A different view of the Marjorie Jackson murder and its implications.

   Our focal topic for Saturday's Show will be the Marjorie Jackson murder. Dick Cady will be a guest panelist. Mr. Cady won the Pulitzer for reporting for The Indianapolis Star and, most recently, has published "Scavengers," a book about the murder of Marjorie Jackson, the widow of a wealthy Indianapolis businessman. The story relates the history of the Jackson wealth, how Marjorie came to be part of Chester Jackson's life, her drift into paranoia, and the people who stole from her and eventually killed her in her north side home. Also on the panel will be Gary Welsh, blogger at "Advance Indiana" and Marilene Isaacs, Indianapolis intuitive and spiritual healer. We will shoot at her Isaacs Center for Peace and stream live at 11 a.m. on Indiana Talks dot com. The Show also can be picked up on this website.

   Much has been made of Marjorie Jackson's eccentricities. Also, shortly after her murder and the burning of her residence, people occasionally wandered onto the property in search of hidden cash. That was years ago. The cash is gone.

   Chester Jackson, Marjorie's husband, earned his money the old-fashioned way---he inherited it. His father started with Kroger in Ohio, then moved to Indy, where he started the Standard grocery chain. After Chester's father was shot in a robbery, Chester ran the family business. Grocery stores did not take credit cards back in those days. Very few took checks, and then usually only from customers known to a proprietor. So Chester had a cash business. He brought cash home from his grocery business and hid it there, or stashed it in safety deposit boxes. If he had little faith in banks, that lack faith was not consistent with his use of those safety deposit boxes in the vaults of banks. Mr. Jackson's overriding intent, it would seem, resounded in the views of people in the early years of what would become the United States of America.

   Chester Jackson did not want to pay taxes.

   Income tax evasion is a felony, at both Federal and State levels. Each time Chester brought sacks of cash home to stuff into cubbyholes or to carry later to a bank vault, with the intent to evade taxes committed a felony---twice. Double jeopardy is the principle that a person cannot be punished for the same crime twice and is enshrined in our Fifth Amendment and the Indiana Bill of Rights. In this, Chester committed two distinct criminal acts. He violated Federal law. 26 U.S.C. sec. 7201. He also violated Indiana state law.

   In 1776, public indignation arose over "taxation without representation." The British Parliament levied taxes against subjects of the King---white people here (indigenous peoples and African slaves did not count as "subjects"---without those subjects' representation in Parliament.

   The opposition to taxation per se was as dynamic as the sentiments carried in the gilded words of "taxation without representation." As one Justice of the United States Supreme Court wrote, taxation is the price we pay for a civilized society. There are rules---better known as laws---that govern taxation.
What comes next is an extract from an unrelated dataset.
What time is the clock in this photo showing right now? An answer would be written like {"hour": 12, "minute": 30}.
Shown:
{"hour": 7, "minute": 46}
From the Nation's birth people sought to avoid the dreaded payment of taxes. Even biblical stories relate hostilities to taxes and tax collectors.

   Chester Jackson sold the grocery chain he inherited. The purchaser, A & P, later tanked through mismanagement. Chester received a nice sum for his Indiana chain. When Chester died, Marjorie, his widow, inherited. She inherited a lot. She had developed a devout belief in the Christian religion and believed Jesus would return any time. For that event, she purchased foods and stored them in her home. She had her dining room table set with fine china and silver. Next to a table setting for each of her anticipated guests---Jesus, his dad, his mom---she had little bundles of really expensive jewelry. She withdrew over six million dollars from the bank (INB) and kept it at her house. That was her undoing. Eventually she was robbed on more than one occasion. She was shot and killed at the end. A couple of million dollars never was accounted for.
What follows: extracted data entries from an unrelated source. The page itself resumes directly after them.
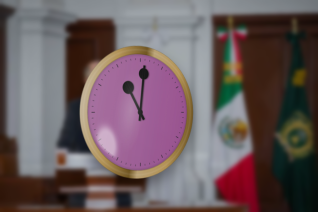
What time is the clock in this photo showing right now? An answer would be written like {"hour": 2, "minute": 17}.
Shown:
{"hour": 11, "minute": 1}
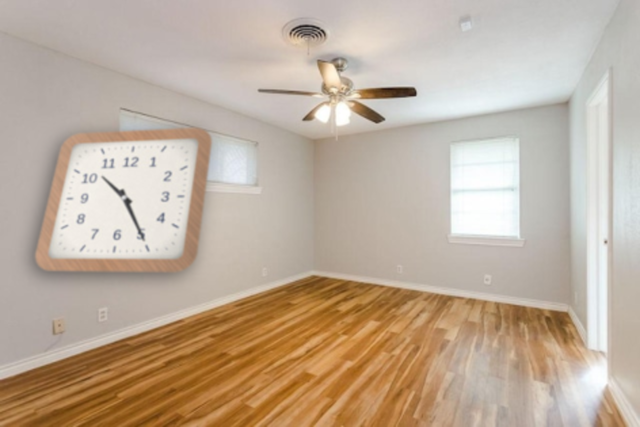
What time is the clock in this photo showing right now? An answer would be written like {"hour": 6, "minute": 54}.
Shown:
{"hour": 10, "minute": 25}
   The point I would raise is this. Chester Jackson committed a series of felonies. The money he hid away was subject to tax and should have been taxed. When he died, sums of money should have been paid in inheritance taxes. Instead of financing the delusions of a crackpot, racially-prejudiced woman hoarding money, taxes could have brought some of those funds to schools, roads and other things that could have benefited the community and society.
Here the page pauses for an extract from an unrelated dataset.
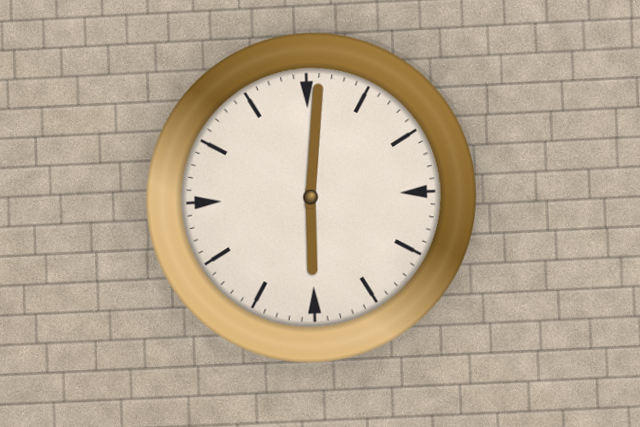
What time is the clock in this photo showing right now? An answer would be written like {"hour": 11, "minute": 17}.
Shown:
{"hour": 6, "minute": 1}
   Then again, this is Indianapolis. Who knows what would have been done with such a windfall? Maybe an earlier giveaway to professional sports franchises would have occurred. Or contractors who were buddy-buddy with politicians could have gotten their hands on it to build things.

   Maybe it was better that Marjorie had all that cash with which to play. At least she left an interesting story. "Scavengers," by Dick Cady, is available at Amazon.